September 5th
I meet other friends, whom I hadn’t seen in a while, the next day. The reunion is joyous, festive. None of us can really believe our friend whom we’ve all known for at least fifteen years, is getting married. Time does pass by. We’re getting old, in a way, at our own pace.
We’re still young though.
In the next days there’s a bachelor’s party. A bunch of guys on the Staten Island ferry, downing a case of booze, poppin’. The party continues into the night, on a sailboat in the marina. We part in good spirits. The night continues, with its strange twists and turns.
It ends at noon, around the first precinct, with an interrogation by intelligence services. Sounds like a movie. Plays like real life. I may say no more.
September 10th
The wedding is near the Cape, in Massachussets. We drive Fanta for its last journey (or is it?). We pass through Providence, where I once lived.
The wedding is, for un-lack of a better word, idyllic. The date chosen is one of imperturbable continuity: 9-10-11. The couple is married in front of a humbly beautiful white arch, laced with vines.
After the buffet and traditional dance, the couple boards a boat and rows out to the horizon, in a merrily fairy-tell-like tableau of happiness.

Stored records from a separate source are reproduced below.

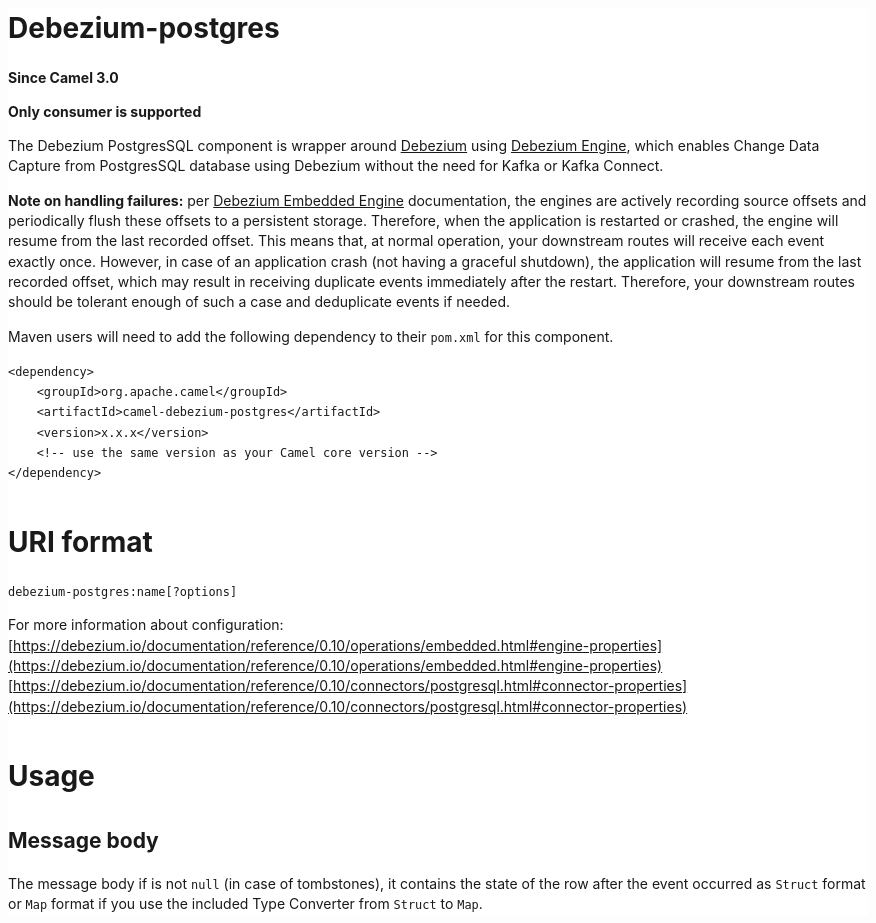 # Debezium-postgres

**Since Camel 3.0**

**Only consumer is supported**

The Debezium PostgresSQL component is wrapper around
[Debezium](https://debezium.io/) using [Debezium
Engine](https://debezium.io/documentation/reference/1.9/development/engine.html),
which enables Change Data Capture from PostgresSQL database using
Debezium without the need for Kafka or Kafka Connect.

**Note on handling failures:** per [Debezium Embedded
Engine](https://debezium.io/documentation/reference/1.9/development/engine.html#_handling_failures)
documentation, the engines are actively recording source offsets and
periodically flush these offsets to a persistent storage. Therefore,
when the application is restarted or crashed, the engine will resume
from the last recorded offset. This means that, at normal operation,
your downstream routes will receive each event exactly once. However, in
case of an application crash (not having a graceful shutdown), the
application will resume from the last recorded offset, which may result
in receiving duplicate events immediately after the restart. Therefore,
your downstream routes should be tolerant enough of such a case and
deduplicate events if needed.

Maven users will need to add the following dependency to their `pom.xml`
for this component.

    <dependency>
        <groupId>org.apache.camel</groupId>
        <artifactId>camel-debezium-postgres</artifactId>
        <version>x.x.x</version>
        <!-- use the same version as your Camel core version -->
    </dependency>

# URI format

    debezium-postgres:name[?options]

For more information about configuration:
[https://debezium.io/documentation/reference/0.10/operations/embedded.html#engine-properties](https://debezium.io/documentation/reference/0.10/operations/embedded.html#engine-properties)
[https://debezium.io/documentation/reference/0.10/connectors/postgresql.html#connector-properties](https://debezium.io/documentation/reference/0.10/connectors/postgresql.html#connector-properties)

# Usage

## Message body

The message body if is not `null` (in case of tombstones), it contains
the state of the row after the event occurred as `Struct` format or
`Map` format if you use the included Type Converter from `Struct` to
`Map`.

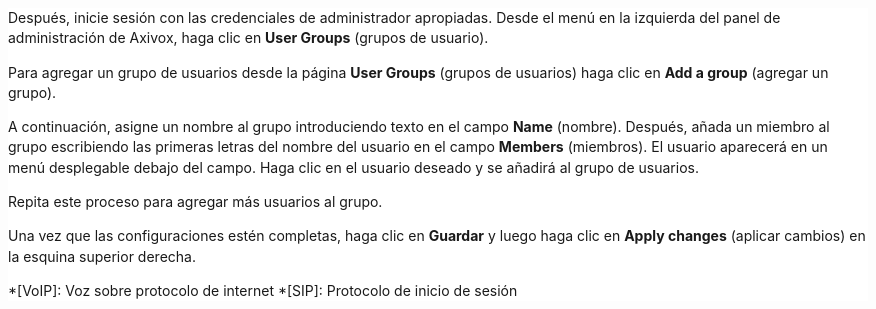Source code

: Después, inicie sesión con las credenciales de administrador apropiadas. Desde
el menú en la izquierda del panel de administración de Axivox, haga clic en
**User Groups** (grupos de usuario).

Para agregar un grupo de usuarios desde la página **User Groups** (grupos de
usuarios) haga clic en **Add a group** (agregar un grupo).

A continuación, asigne un nombre al grupo introduciendo texto en el campo
**Name** (nombre). Después, añada un miembro al grupo escribiendo las primeras
letras del nombre del usuario en el campo **Members** (miembros). El usuario
aparecerá en un menú desplegable debajo del campo. Haga clic en el usuario
deseado y se añadirá al grupo de usuarios.

Repita este proceso para agregar más usuarios al grupo.

Una vez que las configuraciones estén completas, haga clic en **Guardar** y
luego haga clic en **Apply changes** (aplicar cambios) en la esquina superior
derecha.

  *[VoIP]: Voz sobre protocolo de internet
  *[SIP]: Protocolo de inicio de sesión


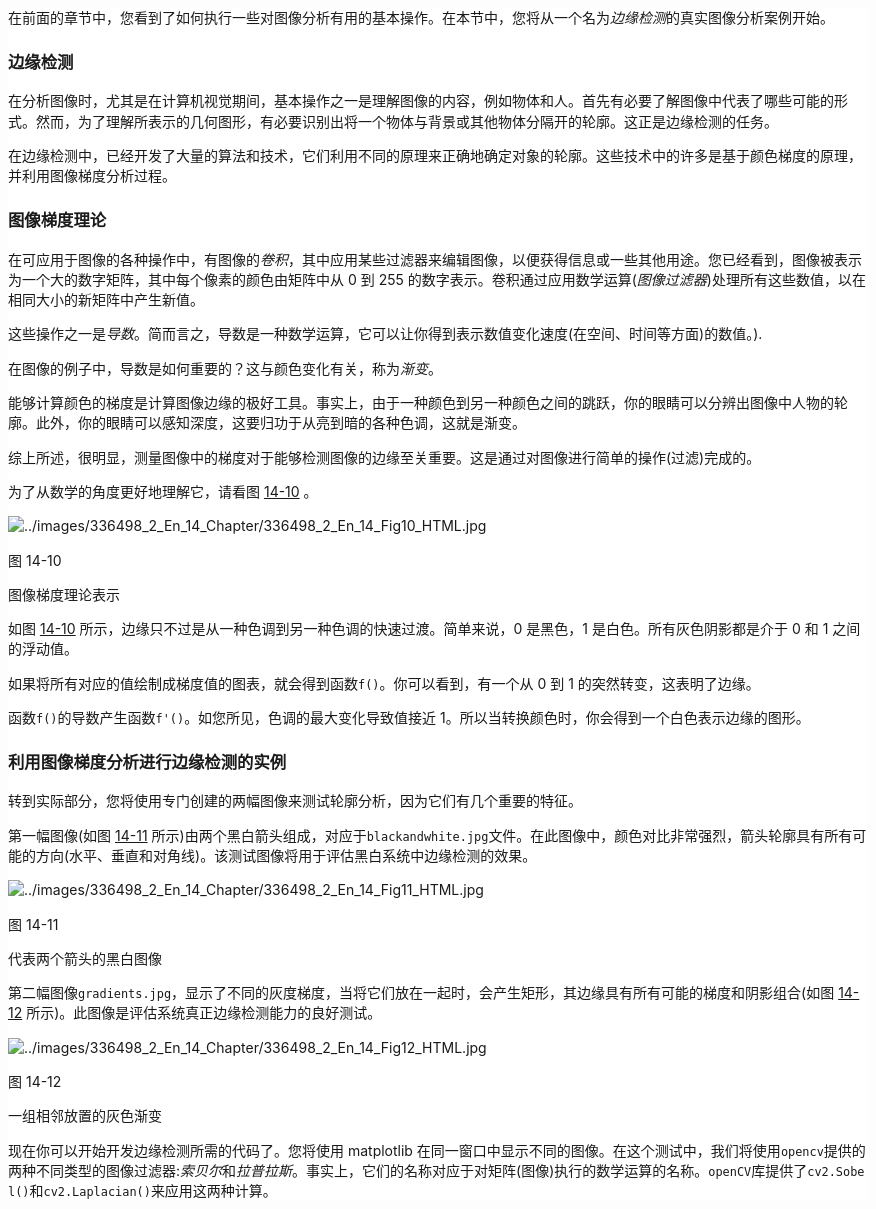 在前面的章节中，您看到了如何执行一些对图像分析有用的基本操作。在本节中，您将从一个名为*边缘检测*的真实图像分析案例开始。

### 边缘检测

在分析图像时，尤其是在计算机视觉期间，基本操作之一是理解图像的内容，例如物体和人。首先有必要了解图像中代表了哪些可能的形式。然而，为了理解所表示的几何图形，有必要识别出将一个物体与背景或其他物体分隔开的轮廓。这正是边缘检测的任务。

在边缘检测中，已经开发了大量的算法和技术，它们利用不同的原理来正确地确定对象的轮廓。这些技术中的许多是基于颜色梯度的原理，并利用图像梯度分析过程。

### 图像梯度理论

在可应用于图像的各种操作中，有图像的*卷积*，其中应用某些过滤器来编辑图像，以便获得信息或一些其他用途。您已经看到，图像被表示为一个大的数字矩阵，其中每个像素的颜色由矩阵中从 0 到 255 的数字表示。卷积通过应用数学运算(*图像过滤器*)处理所有这些数值，以在相同大小的新矩阵中产生新值。

这些操作之一是*导数*。简而言之，导数是一种数学运算，它可以让你得到表示数值变化速度(在空间、时间等方面)的数值。).

在图像的例子中，导数是如何重要的？这与颜色变化有关，称为*渐变*。

能够计算颜色的梯度是计算图像边缘的极好工具。事实上，由于一种颜色到另一种颜色之间的跳跃，你的眼睛可以分辨出图像中人物的轮廓。此外，你的眼睛可以感知深度，这要归功于从亮到暗的各种色调，这就是渐变。

综上所述，很明显，测量图像中的梯度对于能够检测图像的边缘至关重要。这是通过对图像进行简单的操作(过滤)完成的。

为了从数学的角度更好地理解它，请看图 [14-10](#Fig10) 。

![../images/336498_2_En_14_Chapter/336498_2_En_14_Fig10_HTML.jpg](../images/336498_2_En_14_Chapter/336498_2_En_14_Fig10_HTML.jpg)

图 14-10

图像梯度理论表示

如图 [14-10](#Fig10) 所示，边缘只不过是从一种色调到另一种色调的快速过渡。简单来说，0 是黑色，1 是白色。所有灰色阴影都是介于 0 和 1 之间的浮动值。

如果将所有对应的值绘制成梯度值的图表，就会得到函数`f()`。你可以看到，有一个从 0 到 1 的突然转变，这表明了边缘。

函数`f()`的导数产生函数`f'()`。如您所见，色调的最大变化导致值接近 1。所以当转换颜色时，你会得到一个白色表示边缘的图形。

### 利用图像梯度分析进行边缘检测的实例

转到实际部分，您将使用专门创建的两幅图像来测试轮廓分析，因为它们有几个重要的特征。

第一幅图像(如图 [14-11](#Fig11) 所示)由两个黑白箭头组成，对应于`blackandwhite.jpg`文件。在此图像中，颜色对比非常强烈，箭头轮廓具有所有可能的方向(水平、垂直和对角线)。该测试图像将用于评估黑白系统中边缘检测的效果。

![../images/336498_2_En_14_Chapter/336498_2_En_14_Fig11_HTML.jpg](../images/336498_2_En_14_Chapter/336498_2_En_14_Fig11_HTML.jpg)

图 14-11

代表两个箭头的黑白图像

第二幅图像`gradients.jpg`，显示了不同的灰度梯度，当将它们放在一起时，会产生矩形，其边缘具有所有可能的梯度和阴影组合(如图 [14-12](#Fig12) 所示)。此图像是评估系统真正边缘检测能力的良好测试。

![../images/336498_2_En_14_Chapter/336498_2_En_14_Fig12_HTML.jpg](../images/336498_2_En_14_Chapter/336498_2_En_14_Fig12_HTML.jpg)

图 14-12

一组相邻放置的灰色渐变

现在你可以开始开发边缘检测所需的代码了。您将使用 matplotlib 在同一窗口中显示不同的图像。在这个测试中，我们将使用`opencv`提供的两种不同类型的图像过滤器:*索贝尔*和*拉普拉斯*。事实上，它们的名称对应于对矩阵(图像)执行的数学运算的名称。`openCV`库提供了`cv2.Sobel()`和`cv2.Laplacian()`来应用这两种计算。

At night all the young folks gather on the Rock, beachside, overlooking the sea. Cases of beer, magnums of wine, pizza, cheers, laughter, hoots, some people brought fireworks; we all get to enjoy the uncommon and luscious spectacle of the luminous explosives thundering right above our heads, sprawled on our backs, the fireworks’ flickering tails spiral downwards, evaporate before they reach us.
The air is thick with the taste of salt and burned powder; fourth of July powder, not that of war.
The next day we are again blessed with irreproachable weather. In the afternoon, along with a few friends, we borrow a row boat, bask on one of the amiable sailboats anchored in the bay.
The night ends with the sending off of Chinese lanterns, which sail up, up and far away, till they become a bright light in the night, a shiny star, a glimmering speck, till they disappear behind the crease of the world.